REQUIRED WORK :: Reproduce every line of the items below without changing anything.

EXCERPTED DATA ::

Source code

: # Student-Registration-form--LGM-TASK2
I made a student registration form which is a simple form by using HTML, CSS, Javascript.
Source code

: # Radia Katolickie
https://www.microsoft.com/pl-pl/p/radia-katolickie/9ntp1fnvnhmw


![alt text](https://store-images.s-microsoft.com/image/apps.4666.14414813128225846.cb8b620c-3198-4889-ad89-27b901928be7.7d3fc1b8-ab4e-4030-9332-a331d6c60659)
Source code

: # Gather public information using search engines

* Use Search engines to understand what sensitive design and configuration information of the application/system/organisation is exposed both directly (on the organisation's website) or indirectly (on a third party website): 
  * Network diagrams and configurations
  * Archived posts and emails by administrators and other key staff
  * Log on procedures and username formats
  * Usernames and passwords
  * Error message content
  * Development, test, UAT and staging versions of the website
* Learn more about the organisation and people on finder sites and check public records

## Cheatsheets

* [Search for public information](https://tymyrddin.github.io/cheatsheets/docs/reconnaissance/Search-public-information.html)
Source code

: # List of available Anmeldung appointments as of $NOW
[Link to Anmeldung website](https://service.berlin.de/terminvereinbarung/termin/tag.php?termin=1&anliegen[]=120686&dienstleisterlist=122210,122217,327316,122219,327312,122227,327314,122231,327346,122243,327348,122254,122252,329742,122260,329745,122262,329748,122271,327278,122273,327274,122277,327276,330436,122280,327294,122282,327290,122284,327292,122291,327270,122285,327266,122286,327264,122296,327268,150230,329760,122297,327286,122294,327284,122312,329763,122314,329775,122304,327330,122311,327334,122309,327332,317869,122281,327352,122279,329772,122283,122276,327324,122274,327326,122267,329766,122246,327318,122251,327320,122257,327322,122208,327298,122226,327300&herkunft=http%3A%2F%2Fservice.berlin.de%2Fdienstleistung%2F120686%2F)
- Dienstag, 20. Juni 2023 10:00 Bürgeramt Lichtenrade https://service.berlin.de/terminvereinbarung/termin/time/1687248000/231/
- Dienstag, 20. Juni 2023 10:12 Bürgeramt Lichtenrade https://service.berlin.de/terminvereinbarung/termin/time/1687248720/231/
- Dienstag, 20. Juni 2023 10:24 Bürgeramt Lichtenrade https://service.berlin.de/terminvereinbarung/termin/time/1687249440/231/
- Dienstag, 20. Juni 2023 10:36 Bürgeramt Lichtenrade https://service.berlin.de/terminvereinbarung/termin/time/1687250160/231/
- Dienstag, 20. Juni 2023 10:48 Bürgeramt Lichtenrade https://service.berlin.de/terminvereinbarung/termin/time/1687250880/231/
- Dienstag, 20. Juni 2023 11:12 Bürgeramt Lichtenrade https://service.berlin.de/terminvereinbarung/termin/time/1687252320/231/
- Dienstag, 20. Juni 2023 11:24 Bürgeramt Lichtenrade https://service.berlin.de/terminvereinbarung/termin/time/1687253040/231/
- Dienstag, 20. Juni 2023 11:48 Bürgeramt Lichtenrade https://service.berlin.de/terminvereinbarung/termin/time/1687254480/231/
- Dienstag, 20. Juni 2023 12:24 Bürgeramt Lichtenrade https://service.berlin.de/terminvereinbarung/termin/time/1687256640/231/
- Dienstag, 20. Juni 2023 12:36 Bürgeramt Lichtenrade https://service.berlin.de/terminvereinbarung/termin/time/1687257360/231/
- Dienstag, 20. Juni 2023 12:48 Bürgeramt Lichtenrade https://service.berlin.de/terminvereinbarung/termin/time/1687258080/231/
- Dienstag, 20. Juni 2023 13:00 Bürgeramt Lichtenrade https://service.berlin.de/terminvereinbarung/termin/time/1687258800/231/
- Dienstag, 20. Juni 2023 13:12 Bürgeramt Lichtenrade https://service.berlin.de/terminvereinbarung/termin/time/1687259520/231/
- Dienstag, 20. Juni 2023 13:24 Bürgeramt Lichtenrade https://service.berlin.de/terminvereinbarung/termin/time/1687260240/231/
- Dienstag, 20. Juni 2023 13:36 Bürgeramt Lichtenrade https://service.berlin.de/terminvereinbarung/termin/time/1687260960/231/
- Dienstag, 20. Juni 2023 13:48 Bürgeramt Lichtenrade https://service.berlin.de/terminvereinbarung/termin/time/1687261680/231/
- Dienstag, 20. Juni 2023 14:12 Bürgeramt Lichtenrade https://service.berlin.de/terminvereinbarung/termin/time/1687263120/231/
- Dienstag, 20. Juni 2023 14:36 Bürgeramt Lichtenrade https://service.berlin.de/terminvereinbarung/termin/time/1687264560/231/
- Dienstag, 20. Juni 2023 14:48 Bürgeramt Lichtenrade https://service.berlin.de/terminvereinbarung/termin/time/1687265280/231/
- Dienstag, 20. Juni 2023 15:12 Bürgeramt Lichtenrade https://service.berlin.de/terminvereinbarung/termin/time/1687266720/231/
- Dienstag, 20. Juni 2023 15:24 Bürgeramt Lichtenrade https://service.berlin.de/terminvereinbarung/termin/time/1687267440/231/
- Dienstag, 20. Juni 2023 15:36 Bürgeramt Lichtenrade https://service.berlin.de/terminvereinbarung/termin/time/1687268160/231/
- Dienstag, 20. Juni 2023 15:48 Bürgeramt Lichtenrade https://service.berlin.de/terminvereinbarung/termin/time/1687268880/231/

RESPONSE TO THE TASK ::
Source code

: # Student-Registration-form--LGM-TASK2
I made a student registration form which is a simple form by using HTML, CSS, Javascript.
Source code

: # Radia Katolickie
https://www.microsoft.com/pl-pl/p/radia-katolickie/9ntp1fnvnhmw


![alt text](https://store-images.s-microsoft.com/image/apps.4666.14414813128225846.cb8b620c-3198-4889-ad89-27b901928be7.7d3fc1b8-ab4e-4030-9332-a331d6c60659)
Source code

: # Gather public information using search engines

* Use Search engines to understand what sensitive design and configuration information of the application/system/organisation is exposed both directly (on the organisation's website) or indirectly (on a third party website): 
  * Network diagrams and configurations
  * Archived posts and emails by administrators and other key staff
  * Log on procedures and username formats
  * Usernames and passwords
  * Error message content
  * Development, test, UAT and staging versions of the website
* Learn more about the organisation and people on finder sites and check public records

## Cheatsheets

* [Search for public information](https://tymyrddin.github.io/cheatsheets/docs/reconnaissance/Search-public-information.html)
Source code

: # List of available Anmeldung appointments as of $NOW
[Link to Anmeldung website](https://service.berlin.de/terminvereinbarung/termin/tag.php?termin=1&anliegen[]=120686&dienstleisterlist=122210,122217,327316,122219,327312,122227,327314,122231,327346,122243,327348,122254,122252,329742,122260,329745,122262,329748,122271,327278,122273,327274,122277,327276,330436,122280,327294,122282,327290,122284,327292,122291,327270,122285,327266,122286,327264,122296,327268,150230,329760,122297,327286,122294,327284,122312,329763,122314,329775,122304,327330,122311,327334,122309,327332,317869,122281,327352,122279,329772,122283,122276,327324,122274,327326,122267,329766,122246,327318,122251,327320,122257,327322,122208,327298,122226,327300&herkunft=http%3A%2F%2Fservice.berlin.de%2Fdienstleistung%2F120686%2F)
- Dienstag, 20. Juni 2023 10:00 Bürgeramt Lichtenrade https://service.berlin.de/terminvereinbarung/termin/time/1687248000/231/
- Dienstag, 20. Juni 2023 10:12 Bürgeramt Lichtenrade https://service.berlin.de/terminvereinbarung/termin/time/1687248720/231/
- Dienstag, 20. Juni 2023 10:24 Bürgeramt Lichtenrade https://service.berlin.de/terminvereinbarung/termin/time/1687249440/231/
- Dienstag, 20. Juni 2023 10:36 Bürgeramt Lichtenrade https://service.berlin.de/terminvereinbarung/termin/time/1687250160/231/
- Dienstag, 20. Juni 2023 10:48 Bürgeramt Lichtenrade https://service.berlin.de/terminvereinbarung/termin/time/1687250880/231/
- Dienstag, 20. Juni 2023 11:12 Bürgeramt Lichtenrade https://service.berlin.de/terminvereinbarung/termin/time/1687252320/231/
- Dienstag, 20. Juni 2023 11:24 Bürgeramt Lichtenrade https://service.berlin.de/terminvereinbarung/termin/time/1687253040/231/
- Dienstag, 20. Juni 2023 11:48 Bürgeramt Lichtenrade https://service.berlin.de/terminvereinbarung/termin/time/1687254480/231/
- Dienstag, 20. Juni 2023 12:24 Bürgeramt Lichtenrade https://service.berlin.de/terminvereinbarung/termin/time/1687256640/231/
- Dienstag, 20. Juni 2023 12:36 Bürgeramt Lichtenrade https://service.berlin.de/terminvereinbarung/termin/time/1687257360/231/
- Dienstag, 20. Juni 2023 12:48 Bürgeramt Lichtenrade https://service.berlin.de/terminvereinbarung/termin/time/1687258080/231/
- Dienstag, 20. Juni 2023 13:00 Bürgeramt Lichtenrade https://service.berlin.de/terminvereinbarung/termin/time/1687258800/231/
- Dienstag, 20. Juni 2023 13:12 Bürgeramt Lichtenrade https://service.berlin.de/terminvereinbarung/termin/time/1687259520/231/
- Dienstag, 20. Juni 2023 13:24 Bürgeramt Lichtenrade https://service.berlin.de/terminvereinbarung/termin/time/1687260240/231/
- Dienstag, 20. Juni 2023 13:36 Bürgeramt Lichtenrade https://service.berlin.de/terminvereinbarung/termin/time/1687260960/231/
- Dienstag, 20. Juni 2023 13:48 Bürgeramt Lichtenrade https://service.berlin.de/terminvereinbarung/termin/time/1687261680/231/
- Dienstag, 20. Juni 2023 14:12 Bürgeramt Lichtenrade https://service.berlin.de/terminvereinbarung/termin/time/1687263120/231/
- Dienstag, 20. Juni 2023 14:36 Bürgeramt Lichtenrade https://service.berlin.de/terminvereinbarung/termin/time/1687264560/231/
- Dienstag, 20. Juni 2023 14:48 Bürgeramt Lichtenrade https://service.berlin.de/terminvereinbarung/termin/time/1687265280/231/
- Dienstag, 20. Juni 2023 15:12 Bürgeramt Lichtenrade https://service.berlin.de/terminvereinbarung/termin/time/1687266720/231/
- Dienstag, 20. Juni 2023 15:24 Bürgeramt Lichtenrade https://service.berlin.de/terminvereinbarung/termin/time/1687267440/231/
- Dienstag, 20. Juni 2023 15:36 Bürgeramt Lichtenrade https://service.berlin.de/terminvereinbarung/termin/time/1687268160/231/
- Dienstag, 20. Juni 2023 15:48 Bürgeramt Lichtenrade https://service.berlin.de/terminvereinbarung/termin/time/1687268880/231/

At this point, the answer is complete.